Cutout regularization is another strategy to fit against the ever-looming problem of overfitting. Overfitting refers to the phenomenon when a statistical model models its training data too closely. This is often described as the bias-variance tradeoff in which a model with high bias does not have the flexibility to model its training data and a model with with high variance is overly flexible in this sense. Deep Neural Networks are especially prone to overfitting, a consequence of their enormous representational capacity.
Many regularization methods have been proposed such as dropout and weight penalties. Cutout regularization is unique to these and especially interesting because unlike other methods that regularize the model in the function space of the model itself, this technique focuses on the data space.
The idea behind Cutout Regularization is appealing for its simplicity and ease of implementation. The algorithm works by simply masking out contiguous squares of an image, (depicted below):
Generally, Cutout Regularization is very similar to other data augmentation methods such as rotating and translating images. These kinds of data augmentations are very popular because they can be very easily implemented, especially with Keras’ ImageDataGenerator class. Unlike many classical data augmentations, Cutout Regularization can be stacked on top of any other augmentation. In this sense, Cutout Regularization serves as an intermediate pre-processing step between the original and augmented data and the training batch.
Intuitively, Cutout Regularization should force a CNN model to develop a more diverse set of features for classifying images. Instead of just focusing on the wheels of a car, Cutout Regularization should force the model to look at other details of the image.
Proof of Intuition with Feature Activation Distribution
The authors prove that Cutout Regularization does so this by comparing the distribution of activations with and without Cutout Regularization.

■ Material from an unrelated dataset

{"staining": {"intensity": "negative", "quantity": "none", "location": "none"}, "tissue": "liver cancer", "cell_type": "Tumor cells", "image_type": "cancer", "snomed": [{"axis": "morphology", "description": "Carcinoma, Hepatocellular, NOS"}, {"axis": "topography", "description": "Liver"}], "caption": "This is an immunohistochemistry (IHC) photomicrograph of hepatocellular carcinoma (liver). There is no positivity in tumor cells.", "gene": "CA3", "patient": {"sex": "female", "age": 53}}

With Cutout, the largest feature activations are distributed centrally towards the initial or shallow layers of the network, indicating that the network is using more information from the data space.
With respect to the implementation details of this paper, the authors found that the size of the zeroed-mask is more important than the shape of it. Also interesingly, they found that a 16x16 mask worked best on CIFAR-10, but an 8x8 mask worked best for CIFAR-100. This follows our intuition that Cutout forces the learning of more general features. In 100-class classification, the model needs more fine-grained features to separate between the classes.
The plot above shows the search for patch-length across the different datasets. In CIFAR-100 optimal performance is achieved with a patch-length of 8 pixels, in CIFAR-10 the optimal performance is achieved with 16 pixels.
Cutout is implemented by randomly selecting a center point in the image and masking out a square around this point. You may be tempted to limit the center point such that the mask won’t pass the borders of the image, however, the authors tested this and claim that letting the mask surpass the frame of the image was necessary for achieving maximum accuracy. One explanation for this is that it is good for the model to see some images that are not occluded. This is also achieved by applying a probability p in which images are either inputted to the network as they are or passed through the Cutout augmentation.
Results of using Cutout Regularization with different CNN architectures. The “+” denotes the use of additional data augmentations such as mirroring and cropping. We see that adding data augmentation results in a huge improvement in all models.
Cutout Regularization vs. Dropout
Another very popular regularization technique is Dropout. Dropout works by randomly zeroing out the activations of hidden uints. Cutout is fundamentally different from dropout in that it works in the data space and it masks out a contiguous region. Dropout in the data space would be more similar to what is used to format data for a denoising auto-encoder. For the use of image classification, Cutout and Dropout can be used as complements to each other.
Targeted vs. Random Cutout
Another interesting question with Cutout is whether it is better to target the region to cutout, rather than randomly choosing a center point. One strategy for this could be to take an image and exhaustively or randomly mask out regions and check the impact on feature activations. Coming up with a solution algorithm for targeted cutout is somewhat challenging. Do you try and maximize or minimize a certain activation or try and have as much variance between activations as possible. The authors claim that they do not see any imporvement with targeted cutout, but this still seems like a promising area of future work.
Concluding thoughts from Henry AI Labs
At Henry AI Labs, we are very interested in how Multi-Task Learning facilitates representational learning. We are looking at using Cutout Regularization for Multi-Task Learning where one network classifies the image and another works as a context encoder to reconstruct the missing region in the image. There are many additional challenges with this such as how to scale the gradients in the Multi-Task Learning sense. Additionally, we are interested in seeing if we can define a discrete search space along this framework and use a Meta-Learner to find an optimal geometry, mask size, and mask fill to improve on this. Thanks for reading and checking out Henry AI Labs!